I know from another post: Suppose G is disconnected. We want to show that $\overline G$ is connected. So suppose v and w are vertices. If vw is not an edge in G, then it is an edge in $\overline G$, and so we have a path from v to w in $\overline G$. On the other hand, if vw is an edge in G, then this means v and w are in the same component of G. Since G is disconnected, we can find a vertex u in a different component, so that neither uv nor uw is edge of G. Then vuw is a path from v to w in $\overline G$.

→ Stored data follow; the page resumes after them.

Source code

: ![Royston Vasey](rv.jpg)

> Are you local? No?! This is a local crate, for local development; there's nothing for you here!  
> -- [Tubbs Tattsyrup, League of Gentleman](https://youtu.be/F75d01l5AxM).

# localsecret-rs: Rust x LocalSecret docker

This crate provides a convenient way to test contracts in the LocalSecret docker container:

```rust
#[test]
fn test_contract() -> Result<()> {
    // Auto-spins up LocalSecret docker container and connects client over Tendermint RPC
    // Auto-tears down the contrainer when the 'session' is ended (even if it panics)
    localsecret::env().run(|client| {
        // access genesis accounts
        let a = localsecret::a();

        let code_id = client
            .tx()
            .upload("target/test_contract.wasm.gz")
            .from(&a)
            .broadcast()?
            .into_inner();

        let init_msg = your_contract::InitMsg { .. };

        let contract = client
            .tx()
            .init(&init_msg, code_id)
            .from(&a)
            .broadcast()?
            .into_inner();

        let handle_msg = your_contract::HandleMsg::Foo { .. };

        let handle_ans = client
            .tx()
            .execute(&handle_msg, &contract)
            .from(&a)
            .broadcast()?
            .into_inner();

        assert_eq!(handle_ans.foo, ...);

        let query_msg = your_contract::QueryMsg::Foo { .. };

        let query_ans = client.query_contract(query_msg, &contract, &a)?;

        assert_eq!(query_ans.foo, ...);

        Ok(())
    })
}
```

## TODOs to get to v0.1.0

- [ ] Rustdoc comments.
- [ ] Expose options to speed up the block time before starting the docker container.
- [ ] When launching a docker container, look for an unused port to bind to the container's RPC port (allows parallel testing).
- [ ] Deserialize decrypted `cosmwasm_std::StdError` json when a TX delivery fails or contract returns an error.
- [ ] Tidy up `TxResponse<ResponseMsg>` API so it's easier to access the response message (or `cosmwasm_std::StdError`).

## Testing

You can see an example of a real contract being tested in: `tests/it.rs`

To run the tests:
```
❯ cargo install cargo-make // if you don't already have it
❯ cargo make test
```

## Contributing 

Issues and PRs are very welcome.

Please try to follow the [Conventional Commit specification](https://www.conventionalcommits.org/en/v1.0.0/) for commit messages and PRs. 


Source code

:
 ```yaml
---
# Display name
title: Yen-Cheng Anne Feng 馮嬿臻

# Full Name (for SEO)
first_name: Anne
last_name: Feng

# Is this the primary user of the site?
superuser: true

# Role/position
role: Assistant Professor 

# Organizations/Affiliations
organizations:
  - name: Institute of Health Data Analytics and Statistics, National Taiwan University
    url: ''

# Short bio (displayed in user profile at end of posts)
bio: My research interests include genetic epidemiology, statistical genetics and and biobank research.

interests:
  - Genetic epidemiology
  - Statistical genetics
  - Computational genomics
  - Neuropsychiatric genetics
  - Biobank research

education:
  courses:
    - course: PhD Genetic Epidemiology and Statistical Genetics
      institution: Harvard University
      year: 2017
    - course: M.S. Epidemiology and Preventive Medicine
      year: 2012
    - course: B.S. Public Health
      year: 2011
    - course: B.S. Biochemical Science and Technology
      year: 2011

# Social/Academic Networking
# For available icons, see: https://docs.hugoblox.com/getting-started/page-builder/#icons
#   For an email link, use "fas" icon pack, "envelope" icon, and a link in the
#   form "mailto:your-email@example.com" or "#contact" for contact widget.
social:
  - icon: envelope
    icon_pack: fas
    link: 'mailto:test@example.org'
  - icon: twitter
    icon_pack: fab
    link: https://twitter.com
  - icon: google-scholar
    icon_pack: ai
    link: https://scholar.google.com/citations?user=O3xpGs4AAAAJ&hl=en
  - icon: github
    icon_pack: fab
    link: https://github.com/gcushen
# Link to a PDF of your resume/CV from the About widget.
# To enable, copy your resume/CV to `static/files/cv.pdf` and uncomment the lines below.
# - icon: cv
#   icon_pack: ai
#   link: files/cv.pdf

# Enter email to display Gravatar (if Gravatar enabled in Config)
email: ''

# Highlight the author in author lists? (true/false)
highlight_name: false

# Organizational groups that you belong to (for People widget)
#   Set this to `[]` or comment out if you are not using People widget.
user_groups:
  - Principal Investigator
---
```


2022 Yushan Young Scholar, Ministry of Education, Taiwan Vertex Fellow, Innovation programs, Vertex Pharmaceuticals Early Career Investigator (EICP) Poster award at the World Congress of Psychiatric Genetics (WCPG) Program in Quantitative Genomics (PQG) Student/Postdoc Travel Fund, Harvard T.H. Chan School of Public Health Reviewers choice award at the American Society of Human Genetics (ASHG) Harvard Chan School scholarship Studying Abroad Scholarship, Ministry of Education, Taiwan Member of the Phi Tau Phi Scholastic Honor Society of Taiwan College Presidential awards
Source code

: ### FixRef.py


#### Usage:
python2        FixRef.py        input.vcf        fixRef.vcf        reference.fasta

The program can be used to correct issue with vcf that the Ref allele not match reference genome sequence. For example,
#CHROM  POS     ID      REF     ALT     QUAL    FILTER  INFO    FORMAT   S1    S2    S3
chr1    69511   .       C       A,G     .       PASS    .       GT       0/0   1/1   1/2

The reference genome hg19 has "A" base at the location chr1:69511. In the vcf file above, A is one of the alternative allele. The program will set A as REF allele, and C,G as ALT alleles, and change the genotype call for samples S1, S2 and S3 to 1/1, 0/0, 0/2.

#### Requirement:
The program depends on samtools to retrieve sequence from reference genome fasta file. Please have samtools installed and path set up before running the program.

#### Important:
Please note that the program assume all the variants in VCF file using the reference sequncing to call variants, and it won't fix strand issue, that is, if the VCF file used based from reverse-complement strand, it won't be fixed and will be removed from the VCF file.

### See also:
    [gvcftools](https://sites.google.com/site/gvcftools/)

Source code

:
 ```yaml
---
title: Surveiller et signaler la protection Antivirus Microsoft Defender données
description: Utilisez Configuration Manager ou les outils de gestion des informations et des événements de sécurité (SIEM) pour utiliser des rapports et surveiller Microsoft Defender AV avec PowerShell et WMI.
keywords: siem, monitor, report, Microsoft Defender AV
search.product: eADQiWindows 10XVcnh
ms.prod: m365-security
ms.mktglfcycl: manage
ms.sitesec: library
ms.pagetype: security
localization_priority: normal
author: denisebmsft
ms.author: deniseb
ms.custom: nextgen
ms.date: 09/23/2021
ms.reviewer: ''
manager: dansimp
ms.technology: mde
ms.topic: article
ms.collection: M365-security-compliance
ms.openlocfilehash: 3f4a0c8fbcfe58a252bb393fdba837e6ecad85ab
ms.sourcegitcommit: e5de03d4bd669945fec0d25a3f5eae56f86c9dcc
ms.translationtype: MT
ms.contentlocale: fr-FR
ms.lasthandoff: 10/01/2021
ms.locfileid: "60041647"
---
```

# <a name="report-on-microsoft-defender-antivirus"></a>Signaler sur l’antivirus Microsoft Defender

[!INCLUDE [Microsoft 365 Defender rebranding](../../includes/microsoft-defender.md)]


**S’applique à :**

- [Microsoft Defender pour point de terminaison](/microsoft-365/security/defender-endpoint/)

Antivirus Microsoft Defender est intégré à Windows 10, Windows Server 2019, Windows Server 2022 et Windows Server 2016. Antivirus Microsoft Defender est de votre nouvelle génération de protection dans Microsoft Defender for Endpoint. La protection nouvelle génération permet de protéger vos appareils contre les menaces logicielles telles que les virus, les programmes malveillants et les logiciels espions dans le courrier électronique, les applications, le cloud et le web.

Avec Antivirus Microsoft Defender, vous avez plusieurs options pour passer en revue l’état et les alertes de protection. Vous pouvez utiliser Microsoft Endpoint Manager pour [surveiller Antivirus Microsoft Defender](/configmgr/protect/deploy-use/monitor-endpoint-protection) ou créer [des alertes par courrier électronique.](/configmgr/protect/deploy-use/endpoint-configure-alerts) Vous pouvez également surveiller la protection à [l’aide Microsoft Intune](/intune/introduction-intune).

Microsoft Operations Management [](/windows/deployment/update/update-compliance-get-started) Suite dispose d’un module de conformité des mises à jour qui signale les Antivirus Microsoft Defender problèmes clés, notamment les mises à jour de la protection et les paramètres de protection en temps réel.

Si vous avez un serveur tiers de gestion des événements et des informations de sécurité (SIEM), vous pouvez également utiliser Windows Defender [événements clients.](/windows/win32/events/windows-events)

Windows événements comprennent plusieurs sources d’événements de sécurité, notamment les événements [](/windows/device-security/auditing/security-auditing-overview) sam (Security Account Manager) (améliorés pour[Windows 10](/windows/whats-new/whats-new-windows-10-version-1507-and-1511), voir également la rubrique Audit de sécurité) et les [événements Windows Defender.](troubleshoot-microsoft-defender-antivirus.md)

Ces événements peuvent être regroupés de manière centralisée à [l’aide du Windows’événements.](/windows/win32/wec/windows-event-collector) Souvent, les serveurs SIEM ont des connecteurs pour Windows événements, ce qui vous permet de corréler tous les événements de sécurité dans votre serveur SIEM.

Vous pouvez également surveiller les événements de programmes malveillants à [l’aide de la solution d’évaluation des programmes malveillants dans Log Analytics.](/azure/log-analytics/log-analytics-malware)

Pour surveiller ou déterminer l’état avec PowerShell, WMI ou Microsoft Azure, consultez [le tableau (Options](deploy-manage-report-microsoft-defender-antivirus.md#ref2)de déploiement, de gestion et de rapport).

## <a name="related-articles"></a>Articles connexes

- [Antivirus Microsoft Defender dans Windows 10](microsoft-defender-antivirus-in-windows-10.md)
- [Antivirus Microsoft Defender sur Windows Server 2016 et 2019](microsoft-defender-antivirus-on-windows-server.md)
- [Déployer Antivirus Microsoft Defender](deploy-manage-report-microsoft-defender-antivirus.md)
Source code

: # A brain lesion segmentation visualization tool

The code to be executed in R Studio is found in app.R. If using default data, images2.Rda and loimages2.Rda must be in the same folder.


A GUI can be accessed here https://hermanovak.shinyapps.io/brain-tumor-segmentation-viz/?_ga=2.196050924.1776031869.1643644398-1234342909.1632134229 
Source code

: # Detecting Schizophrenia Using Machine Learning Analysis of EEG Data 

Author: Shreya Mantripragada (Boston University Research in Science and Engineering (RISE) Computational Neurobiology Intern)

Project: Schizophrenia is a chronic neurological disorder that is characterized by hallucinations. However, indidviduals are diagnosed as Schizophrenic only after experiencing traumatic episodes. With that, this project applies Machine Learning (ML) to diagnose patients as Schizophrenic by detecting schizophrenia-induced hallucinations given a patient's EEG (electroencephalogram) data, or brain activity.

This shows that any two vertices in $\overline G$ have a path (in fact a path of length one or two) between them in $\overline G$, so $\overline G$ is connected. So I say that the diameter is 2. When the diameter is 1. Can I have proof with adjacency matrices?
If the diameter of $\bar{G}$ equals $1$, then for all $u,v\in \bar{G}$ we have $d_{\bar{G}}(u,v)=1$. That is, in $\bar{G}$ all vertices are connected by an edge so that $\bar{G}$ is the complete graph. Thus $G$ must be a graph with zero edges.
From your line of reasoning above, you can also see why this might make sense. You say "On the other hand, if vw is an edge in G, then this means v and w are in the same component of G", and this then gives a path of length $2$. So if there are no such $w,v$ in the same component, we may expect that no paths of length two are needed.